Devido à necessidade de votação de emendas constitucionais, a votação do código na Câmara foi adiada por três vezes, realizando-se somente em setembro de 1997. Quando se considera a totalidade do código, com a diversidade de problemas e soluções que estavam na agenda de decisão, a votação foi repleta de debates e controvérsias. Porém, quando se considera a atenção dada à descentralização administrativa, um dos pontos mais polêmicos ao longo de todo o processo decisório, nenhuma disputa ocorreu na votação. Todas elas já haviam sido travadas ao longo da trajetória no Congresso Nacional.

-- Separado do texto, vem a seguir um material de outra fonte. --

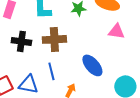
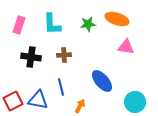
brown cross: (54, 39) -> (64, 55), size x0.6

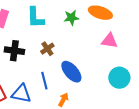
brown cross: (64, 55) -> (47, 49), turned -32
blue ellipse: (102, 81) -> (71, 72), moved
cyan circle: (135, 102) -> (119, 78), moved

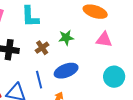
green star: (71, 18) -> (66, 38), moved
blue ellipse: (71, 72) -> (66, 71), turned -70

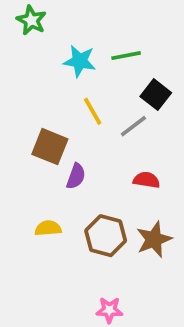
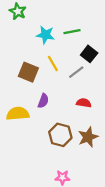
brown square: (50, 147) -> (28, 72), moved
yellow semicircle: (48, 228) -> (18, 114), moved, size x1.5

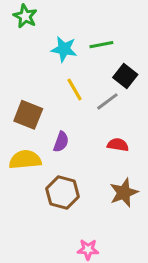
brown square: (28, 72) -> (28, 115), moved
brown hexagon: (60, 135) -> (63, 193), moved

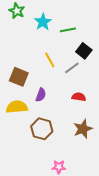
cyan star: (64, 49) -> (43, 22), moved, turned 30

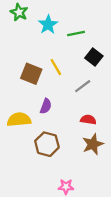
gray line: (72, 68) -> (83, 86), moved
brown square: (19, 77) -> (31, 74), moved
red semicircle: (79, 97) -> (88, 120), moved

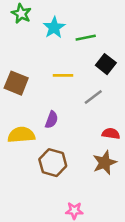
yellow line: (56, 67) -> (63, 75), turned -60
brown square: (31, 74) -> (16, 83), moved
red semicircle: (88, 120) -> (111, 134), moved

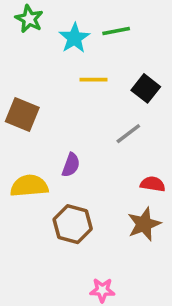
green line: (86, 38) -> (116, 31), moved
yellow line: (63, 75) -> (94, 80), moved

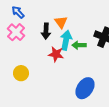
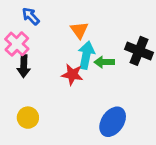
blue arrow: (18, 12) -> (31, 16), moved
black arrow: (46, 31) -> (24, 66), moved
yellow circle: (21, 73) -> (28, 118), moved

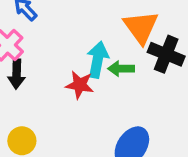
orange triangle: (79, 30) -> (141, 27), moved, size x1.5

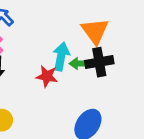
black cross: (166, 54) -> (99, 62), moved, turned -32

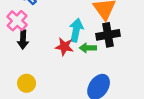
green arrow: (79, 64) -> (88, 48), moved

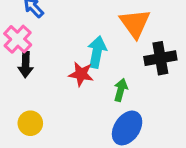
black cross: (108, 35) -> (160, 58), moved
green arrow: (88, 48) -> (121, 90), moved, turned 105

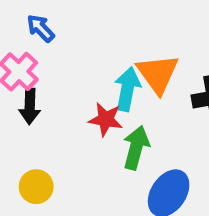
orange triangle: (135, 23) -> (158, 74), moved
green arrow: (121, 90) -> (136, 148), moved, size x1.4

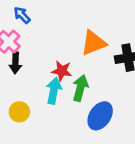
orange triangle: (158, 74) -> (94, 43), turned 44
cyan arrow: (127, 89) -> (54, 91), moved

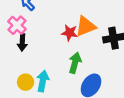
red star: (62, 71) -> (70, 33), moved
cyan arrow: (54, 91) -> (43, 81), moved

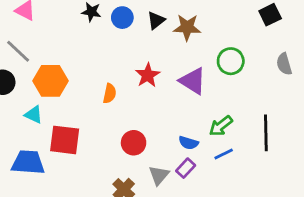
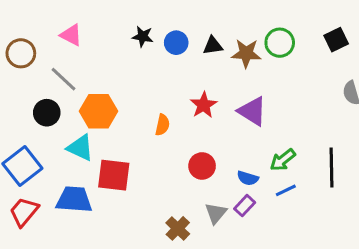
black triangle: (156, 20) -> (213, 46), turned 30
green circle: (231, 61) -> (280, 43), moved
cyan triangle: (34, 115) -> (80, 148), size x1.4
red circle: (134, 143) -> (202, 166), moved

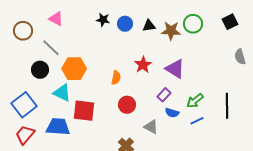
red circle: (202, 166) -> (127, 105), moved
purple rectangle: (245, 206) -> (164, 95), moved
gray triangle: (216, 213) -> (151, 127), moved, turned -42

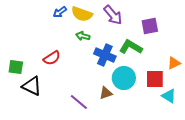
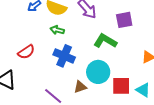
blue cross: (105, 55) -> (64, 56), moved
red square: (155, 79) -> (121, 86), moved

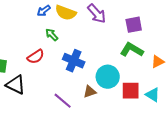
green arrow: (57, 30) -> (52, 35), moved, turned 32
green L-shape: (105, 41) -> (132, 50), moved

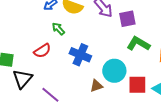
purple square: (134, 25) -> (127, 19), moved
black triangle: (16, 85) -> (22, 79), turned 45
purple line: (63, 101) -> (50, 95), moved

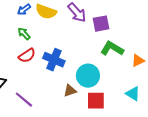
green arrow: (58, 29) -> (24, 34), moved
red semicircle: (42, 51) -> (27, 56), moved
red square: (137, 85) -> (96, 101), moved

Quanto aos itens relacionados à descentralização administrativa, o texto aprovado foi quase que inteiramente aquele enviado ao Senado Federal em 1994, o PL 3.710-B de 1993, com algumas alterações realizadas no Senado e que não foram rejeitadas pelo relator Ary Kara do PMDB-SP, que foram: 1) as sete competências municipais inseridas no Senado e 2) a retirada do parágrafo que atribuía aos estados a responsabilidade pela gestão do trânsito urbano, mediante convênio com os municípios, enquanto os municípios não se integrassem ao

128 sistema; 3) a competência atribuída aos estados de fornecer, aos órgãos e entidades executivos de trânsito e rodoviários municipais os dados cadastrais dos veículos registrados e dos condutores habilitados, para fins de imposição e notificação de penalidades e de arrecadação de multas nas áreas de suas competências.

O projeto de lei foi remetido à presidência para sanção ainda em setembro de 1997, sendo sancionado pelo Presidente da República em 23 de setembro de 1997, transformando-se na Lei nº 9.503 de 1997, acompanhada da respectiva mensagem de veto nº 1.056.